**OBJECTIVE**: Quote the items below verbatim, line for line.

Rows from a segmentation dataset
'''
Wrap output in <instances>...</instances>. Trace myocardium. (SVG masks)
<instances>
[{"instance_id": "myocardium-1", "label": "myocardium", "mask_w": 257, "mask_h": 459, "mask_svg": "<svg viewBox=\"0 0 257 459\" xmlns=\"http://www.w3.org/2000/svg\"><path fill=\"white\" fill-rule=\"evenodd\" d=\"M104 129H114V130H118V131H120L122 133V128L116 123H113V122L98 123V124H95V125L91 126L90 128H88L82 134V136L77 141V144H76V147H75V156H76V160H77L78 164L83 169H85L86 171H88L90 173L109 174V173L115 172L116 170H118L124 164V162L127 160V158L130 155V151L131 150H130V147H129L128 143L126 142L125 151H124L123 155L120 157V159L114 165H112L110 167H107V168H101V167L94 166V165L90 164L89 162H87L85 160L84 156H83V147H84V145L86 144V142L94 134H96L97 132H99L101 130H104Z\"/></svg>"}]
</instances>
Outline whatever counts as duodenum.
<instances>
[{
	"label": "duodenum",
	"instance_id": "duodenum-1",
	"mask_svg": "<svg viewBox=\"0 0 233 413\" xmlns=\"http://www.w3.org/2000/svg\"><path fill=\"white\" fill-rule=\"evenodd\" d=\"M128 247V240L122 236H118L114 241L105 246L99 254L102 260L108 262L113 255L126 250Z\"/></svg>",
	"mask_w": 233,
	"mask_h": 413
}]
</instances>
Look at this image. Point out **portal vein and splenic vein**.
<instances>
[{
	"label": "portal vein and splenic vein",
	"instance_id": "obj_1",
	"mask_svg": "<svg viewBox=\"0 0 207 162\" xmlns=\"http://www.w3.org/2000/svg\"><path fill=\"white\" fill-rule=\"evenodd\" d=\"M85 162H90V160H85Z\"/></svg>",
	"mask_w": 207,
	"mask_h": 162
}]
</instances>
'''
**WRITTEN SOLUTION**:
Wrap output in <instances>...</instances>. Trace myocardium. (SVG masks)
<instances>
[{"instance_id": "myocardium-1", "label": "myocardium", "mask_w": 257, "mask_h": 459, "mask_svg": "<svg viewBox=\"0 0 257 459\" xmlns=\"http://www.w3.org/2000/svg\"><path fill=\"white\" fill-rule=\"evenodd\" d=\"M104 129H114V130H118V131H120L122 133V128L116 123H113V122L98 123V124H95V125L91 126L90 128H88L82 134V136L77 141V144H76V147H75V156H76V160H77L78 164L83 169H85L86 171H88L90 173L109 174V173L115 172L116 170H118L124 164V162L127 160V158L130 155V151L131 150H130V147H129L128 143L126 142L125 151H124L123 155L120 157V159L114 165H112L110 167H107V168H101V167L94 166V165L90 164L89 162H87L85 160L84 156H83V147H84V145L86 144V142L94 134H96L97 132H99L101 130H104Z\"/></svg>"}]
</instances>
Outline whatever counts as duodenum.
<instances>
[{
	"label": "duodenum",
	"instance_id": "duodenum-1",
	"mask_svg": "<svg viewBox=\"0 0 233 413\" xmlns=\"http://www.w3.org/2000/svg\"><path fill=\"white\" fill-rule=\"evenodd\" d=\"M128 247V240L122 236H118L114 241L105 246L99 254L102 260L108 262L113 255L126 250Z\"/></svg>",
	"mask_w": 233,
	"mask_h": 413
}]
</instances>
Look at this image. Point out **portal vein and splenic vein**.
<instances>
[{
	"label": "portal vein and splenic vein",
	"instance_id": "obj_1",
	"mask_svg": "<svg viewBox=\"0 0 207 162\" xmlns=\"http://www.w3.org/2000/svg\"><path fill=\"white\" fill-rule=\"evenodd\" d=\"M85 162H90V160H85Z\"/></svg>",
	"mask_w": 207,
	"mask_h": 162
}]
</instances>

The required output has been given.